# EXERCISE OBJECTIVE
Would you retype exactly the lines from the one containing "zugehörige Stücklisten anfertigen" through the last line of the records below, and nothing else?

Collected data

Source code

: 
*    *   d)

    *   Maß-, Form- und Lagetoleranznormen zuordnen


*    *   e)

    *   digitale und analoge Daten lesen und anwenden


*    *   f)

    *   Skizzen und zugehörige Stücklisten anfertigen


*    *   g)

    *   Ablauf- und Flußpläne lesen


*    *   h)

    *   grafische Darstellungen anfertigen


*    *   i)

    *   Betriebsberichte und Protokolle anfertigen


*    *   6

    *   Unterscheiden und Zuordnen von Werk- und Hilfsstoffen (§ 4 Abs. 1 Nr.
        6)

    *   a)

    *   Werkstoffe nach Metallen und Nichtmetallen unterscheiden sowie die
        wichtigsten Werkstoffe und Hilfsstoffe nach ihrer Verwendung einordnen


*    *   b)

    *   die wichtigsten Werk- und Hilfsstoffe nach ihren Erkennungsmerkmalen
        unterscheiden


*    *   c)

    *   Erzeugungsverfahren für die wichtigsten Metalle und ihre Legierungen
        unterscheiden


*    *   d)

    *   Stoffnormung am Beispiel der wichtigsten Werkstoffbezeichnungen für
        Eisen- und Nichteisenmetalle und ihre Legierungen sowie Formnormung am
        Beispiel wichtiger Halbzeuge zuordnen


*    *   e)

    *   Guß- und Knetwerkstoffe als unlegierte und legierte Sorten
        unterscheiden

# REPLY
    *   Skizzen und zugehörige Stücklisten anfertigen


*    *   g)

    *   Ablauf- und Flußpläne lesen


*    *   h)

    *   grafische Darstellungen anfertigen


*    *   i)

    *   Betriebsberichte und Protokolle anfertigen


*    *   6

    *   Unterscheiden und Zuordnen von Werk- und Hilfsstoffen (§ 4 Abs. 1 Nr.
        6)

    *   a)

    *   Werkstoffe nach Metallen und Nichtmetallen unterscheiden sowie die
        wichtigsten Werkstoffe und Hilfsstoffe nach ihrer Verwendung einordnen


*    *   b)

    *   die wichtigsten Werk- und Hilfsstoffe nach ihren Erkennungsmerkmalen
        unterscheiden


*    *   c)

    *   Erzeugungsverfahren für die wichtigsten Metalle und ihre Legierungen
        unterscheiden


*    *   d)

    *   Stoffnormung am Beispiel der wichtigsten Werkstoffbezeichnungen für
        Eisen- und Nichteisenmetalle und ihre Legierungen sowie Formnormung am
        Beispiel wichtiger Halbzeuge zuordnen


*    *   e)

    *   Guß- und Knetwerkstoffe als unlegierte und legierte Sorten
        unterscheiden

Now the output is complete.